I get a field from a SQL database in which various information is stored as a serialized object. I would like to extract the values from this string in R and save them as separate columns.
Here is a simplified example:
df <- data.frame(ID = c(1,2,3),
information = c("{s:4:\"name\";s:3:\"max\";s:3:\"age\";s:1:\"8\";}",
"{s:4:\"name\";s:5:\"peter\";s:3:\"age\";s:2:\"10\";}",
"{s:4:\"name\";s:4:\"susy\";s:3:\"age\";s:3:\"100\";}")
)
df <- df %>%
mutate(
name = substring(information, gregexpr('"', information)[[1]][3] +1, gregexpr('"', information)[[1]][4]-1)
)
df
I tried to select the value between the third and fourth quotes. Unfortunately, this selection only works for the first value.
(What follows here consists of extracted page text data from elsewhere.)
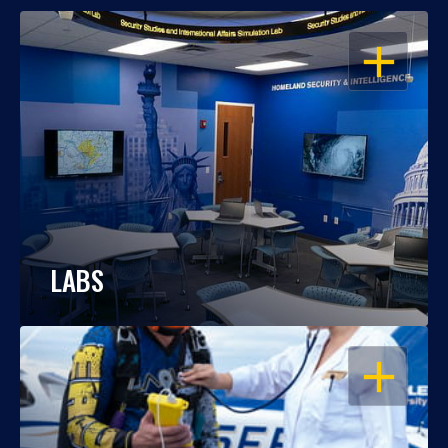
OPEN
LABS
OPEN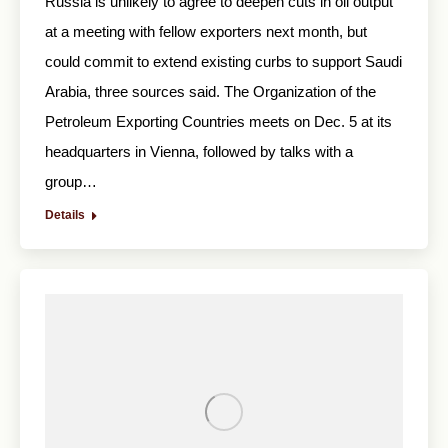
Russia is unlikely to agree to deepen cuts in oil output
at a meeting with fellow exporters next month, but
could commit to extend existing curbs to support Saudi
Arabia, three sources said. The Organization of the
Petroleum Exporting Countries meets on Dec. 5 at its
headquarters in Vienna, followed by talks with a
group…
Details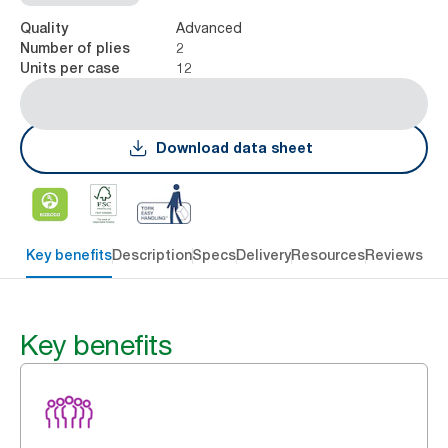
Advanced
Quality
2
Number of plies
12
Units per case
Download data sheet
Key benefits
Description
Specs
Delivery
Resources
Reviews
Key benefits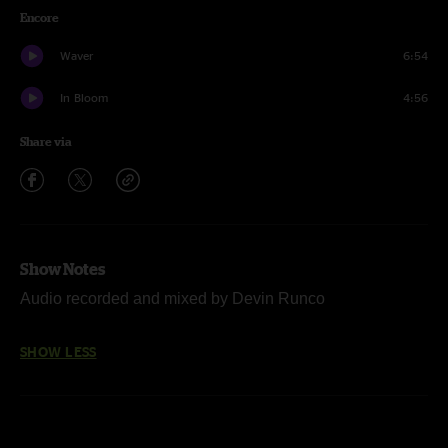
Encore
Waver
6:54
In Bloom
4:56
Share via
Show Notes
Audio recorded and mixed by Devin Runco
SHOW LESS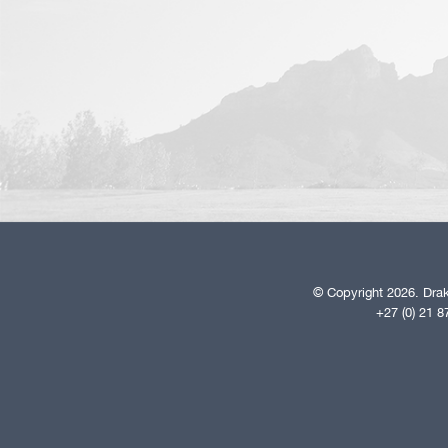
© Copyright 2026. Drak
+27 (0) 21 8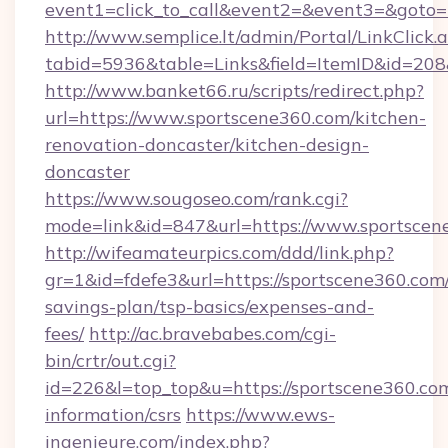
event1=click_to_call&event2=&event3=&goto=h
http://www.semplice.lt/admin/Portal/LinkClick.
tabid=5936&table=Links&field=ItemID&id=208&
http://www.banket66.ru/scripts/redirect.php?
url=https://www.sportscene360.com/kitchen-
renovation-doncaster/kitchen-design-
doncaster
https://www.sougoseo.com/rank.cgi?
mode=link&id=847&url=https://www.sportscen
http://wifeamateurpics.com/ddd/link.php?
gr=1&id=fdefe3&url=https://sportscene360.com/
savings-plan/tsp-basics/expenses-and-
fees/
http://ac.bravebabes.com/cgi-
bin/crtr/out.cgi?
id=226&l=top_top&u=https://sportscene360.com
information/csrs
https://www.ews-
ingenieure.com/index.php?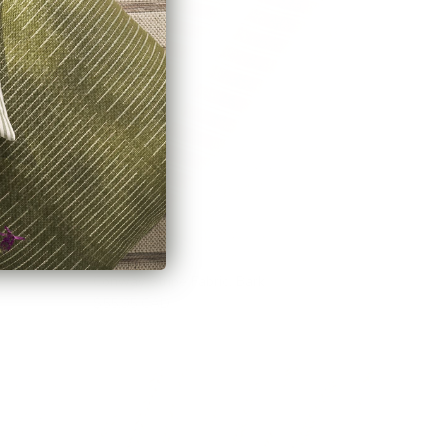
Conway Stripe Fabric, Bark
$55.95 CAD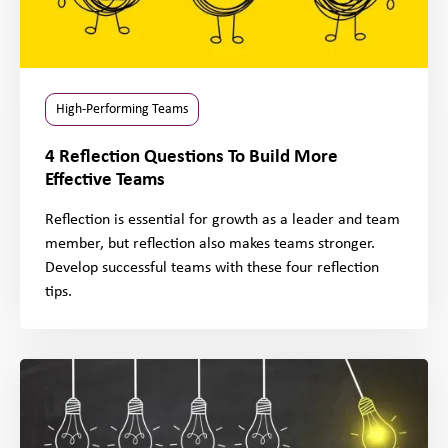
High-Performing Teams
4 Reflection Questions To Build More
Effective Teams
Reflection is essential for growth as a leader and team
member, but reflection also makes teams stronger.
Develop successful teams with these four reflection
tips.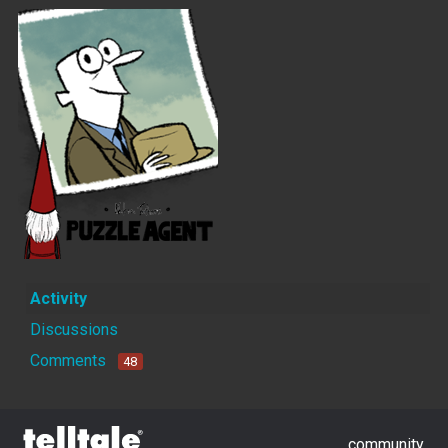
Activity
Discussions
Comments
48
community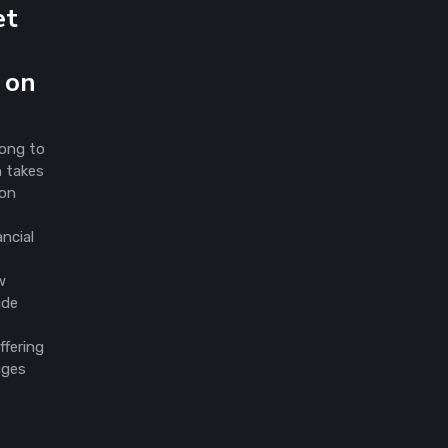
et
 on
Kong to
h takes
ion
ancial
w
ide
ffering
nges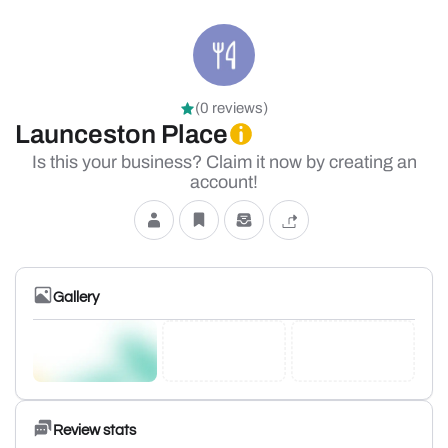
(0 reviews)
Launceston Place
Is this your business? Claim it now by creating an
account!
Gallery
Review stats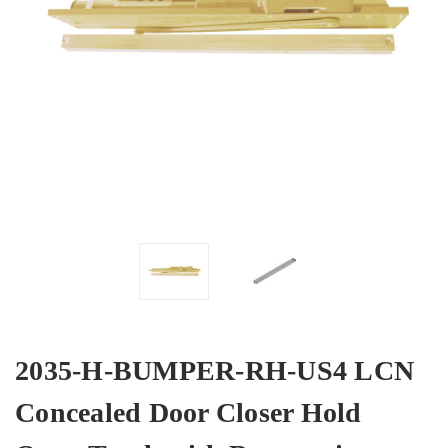
2035-H-BUMPER-RH-US4 LCN
Concealed Door Closer Hold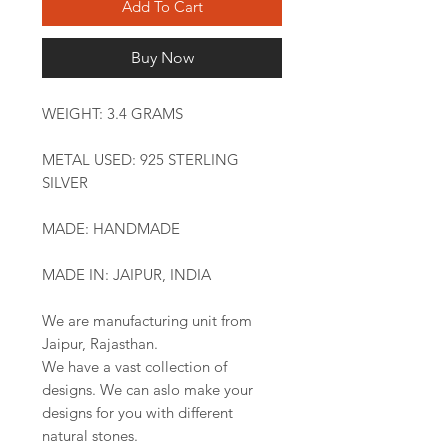
Add To Cart
Buy Now
WEIGHT: 3.4 GRAMS
METAL USED: 925 STERLING
SILVER
MADE: HANDMADE
MADE IN: JAIPUR, INDIA
We are manufacturing unit from
Jaipur, Rajasthan.
We have a vast collection of
designs. We can aslo make your
designs for you with different
natural stones.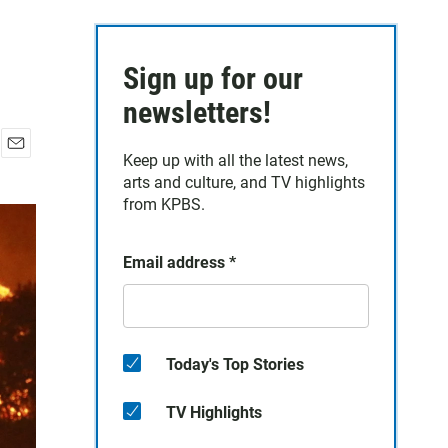
Sign up for our
newsletters!
Keep up with all the latest news,
E
arts and culture, and TV highlights
m
a
from KPBS.
i
l
Email address
*
Today's Top Stories
TV Highlights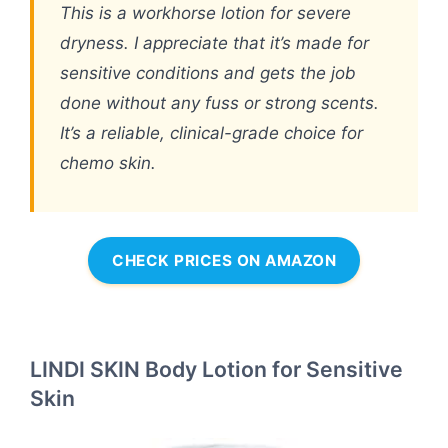
This is a workhorse lotion for severe
dryness. I appreciate that it’s made for
sensitive conditions and gets the job
done without any fuss or strong scents.
It’s a reliable, clinical-grade choice for
chemo skin.
CHECK PRICES ON AMAZON
LINDI SKIN Body Lotion for Sensitive
Skin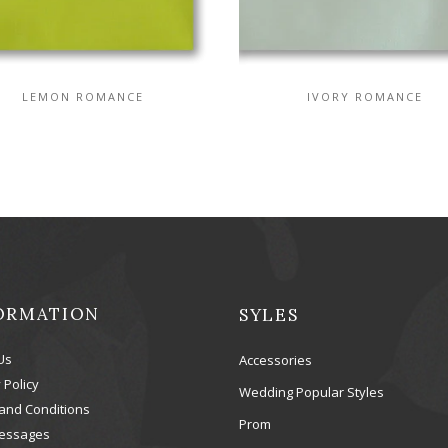
LEMON ROMANCE
IVORY ROMANCE
ORMATION
SYLES
Us
Accessories
 Policy
Wedding Popular Styles
and Conditions
Prom
essages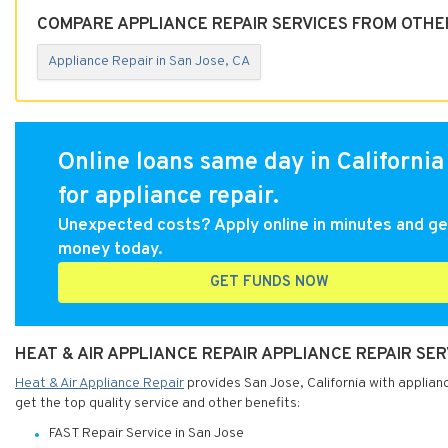
COMPARE APPLIANCE REPAIR SERVICES FROM OTHER
Appliance Repair in San Jose, CA
Online loans same day in California
for appliance repair.
Unexpected costs? Apply online in minutes and ge
money today.
GET FUNDS NOW
HEAT & AIR APPLIANCE REPAIR APPLIANCE REPAIR SER
Heat & Air Appliance Repair
provides San Jose, California with applianc
get the top quality service and other benefits:
FAST Repair Service in San Jose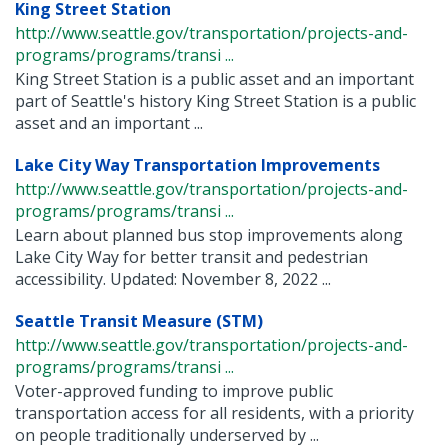
King Street Station
http://www.seattle.gov/transportation/projects-and-
programs/programs/transi ...
King Street Station is a public asset and an important
part of Seattle's history King Street Station is a public
asset and an important ...
Lake City Way Transportation Improvements
http://www.seattle.gov/transportation/projects-and-
programs/programs/transi ...
Learn about planned bus stop improvements along
Lake City Way for better transit and pedestrian
accessibility. Updated: November 8, 2022 ...
Seattle Transit Measure (STM)
http://www.seattle.gov/transportation/projects-and-
programs/programs/transi ...
Voter-approved funding to improve public
transportation access for all residents, with a priority
on people traditionally underserved by ...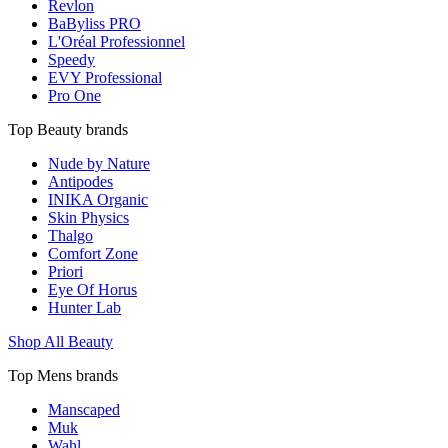
Revlon
BaByliss PRO
L'Oréal Professionnel
Speedy
EVY Professional
Pro One
Top Beauty brands
Nude by Nature
Antipodes
INIKA Organic
Skin Physics
Thalgo
Comfort Zone
Priori
Eye Of Horus
Hunter Lab
Shop All Beauty
Top Mens brands
Manscaped
Muk
Wahl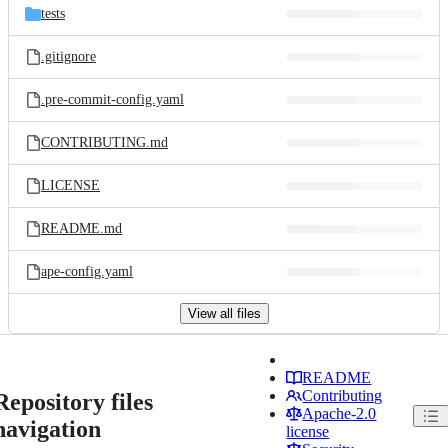
tests
.gitignore
.pre-commit-config.yaml
CONTRIBUTING.md
LICENSE
README.md
ape-config.yaml
View all files
README
Contributing
Repository files
Apache-2.0
navigation
license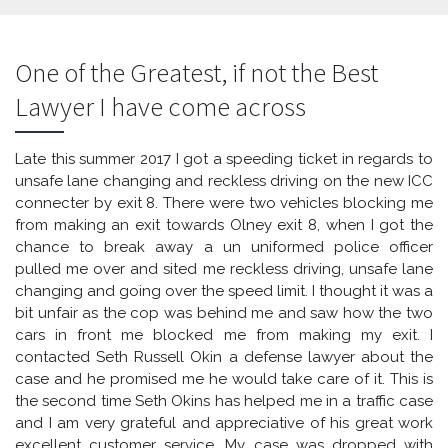
One of the Greatest, if not the Best
Lawyer I have come across
Late this summer 2017 I got a speeding ticket in regards to
unsafe lane changing and reckless driving on the new ICC
connecter by exit 8. There were two vehicles blocking me
from making an exit towards Olney exit 8, when I got the
chance to break away a un uniformed police officer
pulled me over and sited me reckless driving, unsafe lane
changing and going over the speed limit. I thought it was a
bit unfair as the cop was behind me and saw how the two
cars in front me blocked me from making my exit. I
contacted Seth Russell Okin a defense lawyer about the
case and he promised me he would take care of it. This is
the second time Seth Okins has helped me in a traffic case
and I am very grateful and appreciative of his great work
excellent customer service. My case was dropped with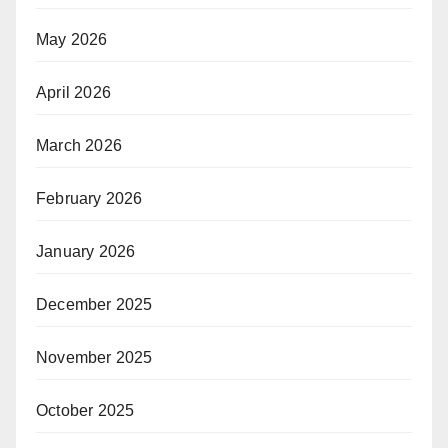
May 2026
April 2026
March 2026
February 2026
January 2026
December 2025
November 2025
October 2025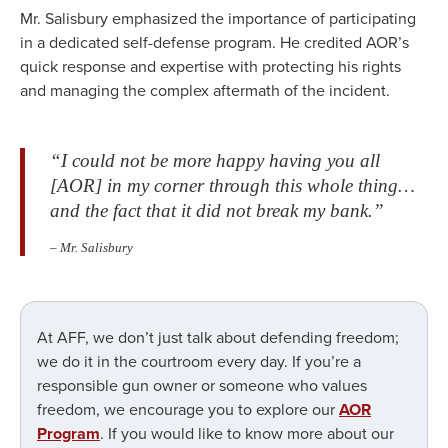
Mr. Salisbury emphasized the importance of participating
in a dedicated self-defense program. He credited AOR’s
quick response and expertise with protecting his rights
and managing the complex aftermath of the incident.
“I could not be more happy having you all
[AOR] in my corner through this whole thing…
and the fact that it did not break my bank.”
– Mr. Salisbury
At AFF, we don’t just talk about defending freedom;
we do it in the courtroom every day. If you’re a
responsible gun owner or someone who values
freedom, we encourage you to explore our
AOR
Program
. If you would like to know more about our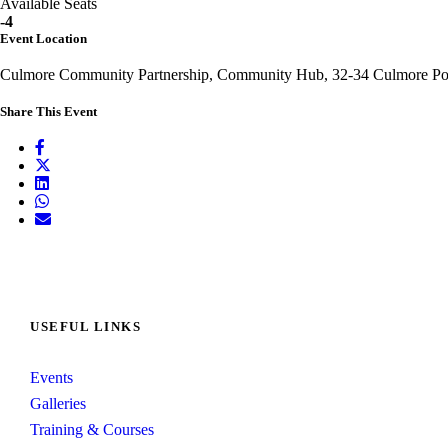
Available Seats
-4
Event Location
Culmore Community Partnership, Community Hub, 32-34 Culmore Poi
Share This Event
USEFUL LINKS
Events
Galleries
Training & Courses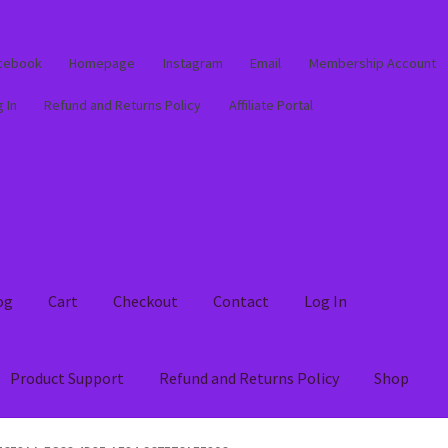
cebook
Homepage
Instagram
Email
Membership Account
 In
Refund and Returns Policy
Affiliate Portal
og
Cart
Checkout
Contact
Log In
Product Support
Refund and Returns Policy
Shop
out
Contact
Log In
Membership Account
My account
Product Supp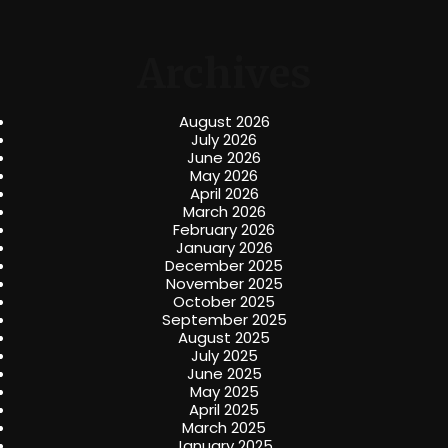
Archives
August 2026
July 2026
June 2026
May 2026
April 2026
March 2026
February 2026
January 2026
December 2025
November 2025
October 2025
September 2025
August 2025
July 2025
June 2025
May 2025
April 2025
March 2025
January 2025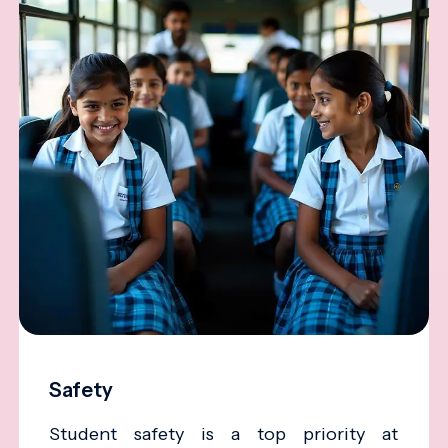
Safety
Student safety is a top priority at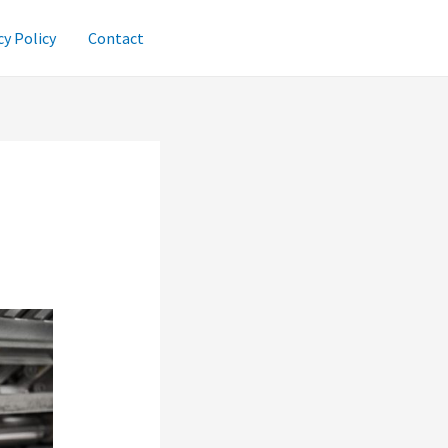
cy Policy
Contact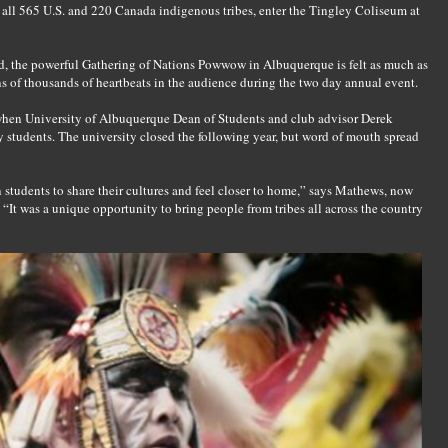
 all 565 U.S. and 220 Canada indigenous tribes, enter the Tingley Coliseum at
rld, the powerful Gathering of Nations Powwow in Albuquerque is felt as much as
ns of thousands of heartbeats in the audience during the two day annual event.
when University of Albuquerque Dean of Students and club advisor Derek
tudents. The university closed the following year, but word of mouth spread
n students to share their cultures and feel closer to home,” says Mathews, now
 “It was a unique opportunity to bring people from tribes all across the country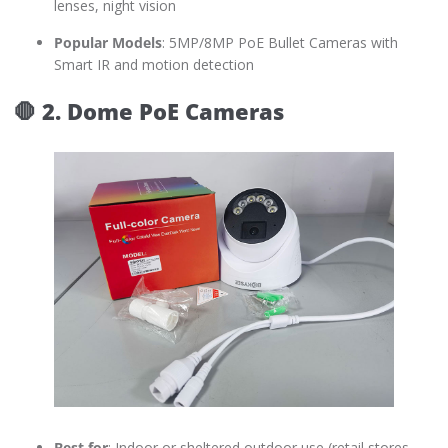
lenses, night vision
Popular Models
: 5MP/8MP PoE Bullet Cameras with
Smart IR and motion detection
🛑
2. Dome PoE Cameras
Best for
: Indoor or sheltered outdoor use (retail stores,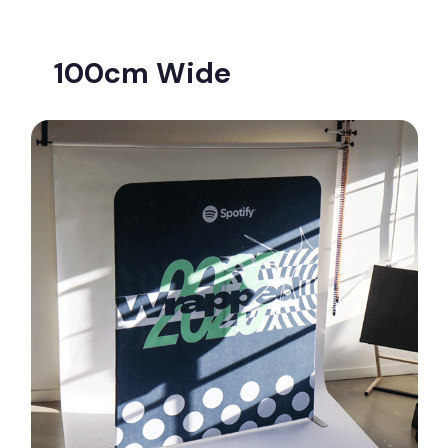
100cm Wide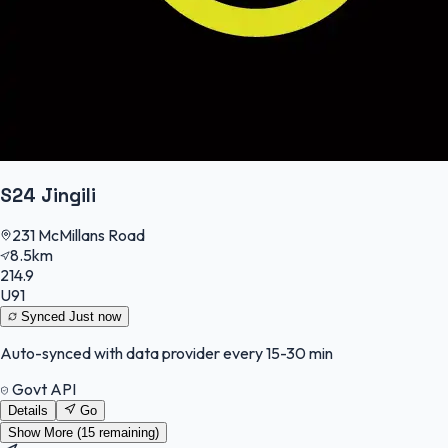
S24 Jingili
231 McMillans Road
8.5km
214.9
U91
Synced
Just now
Auto-synced with data provider every 15-30 min
Govt API
Details
Go
Show More (
15
remaining)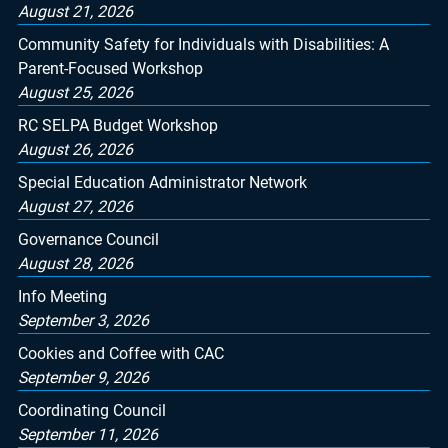
August 21, 2026
Community Safety for Individuals with Disabilities: A
Parent-Focused Workshop
August 25, 2026
RC SELPA Budget Workshop
August 26, 2026
Special Education Administrator Network
August 27, 2026
Governance Council
August 28, 2026
Info Meeting
September 3, 2026
Cookies and Coffee with CAC
September 9, 2026
Coordinating Council
September 11, 2026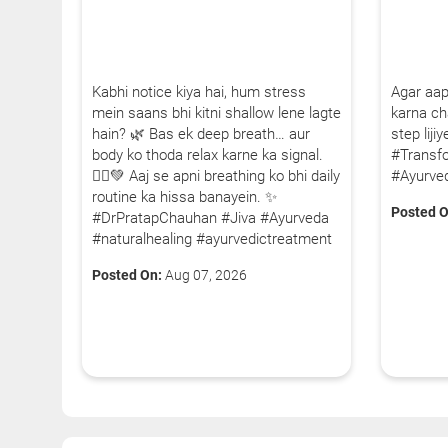
Kabhi notice kiya hai, hum stress
Agar aap
mein saans bhi kitni shallow lene lagte
karna cha
hain? 🌿 Bas ek deep breath… aur
step lij
body ko thoda relax karne ka signal.
#Transf
🧘‍♂️💚 Aaj se apni breathing ko bhi daily
#Ayurve
routine ka hissa banayein. ✨
Posted O
#DrPratapChauhan #Jiva #Ayurveda
#naturalhealing #ayurvedictreatment
Posted On:
Aug 07, 2026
For the other selections, the positions are obviously taken from the first value.
[1] "max" "pet" "sus"
Thank you for your ideas
Split on delimiter and read as delimited text, keep columns we need:
read.delim(text = gsub(";", ":", df$information, fixed = TRUE),
sep = ":", header = FALSE)[, c(3, 6, 9, 12)]
# V3 V6 V9 V12
# 1 name max age 8
# 2 name peter age 10
# 3 name susy age 100
Note: there is a pattern seq(3, 12, 3)
to automate the column selection.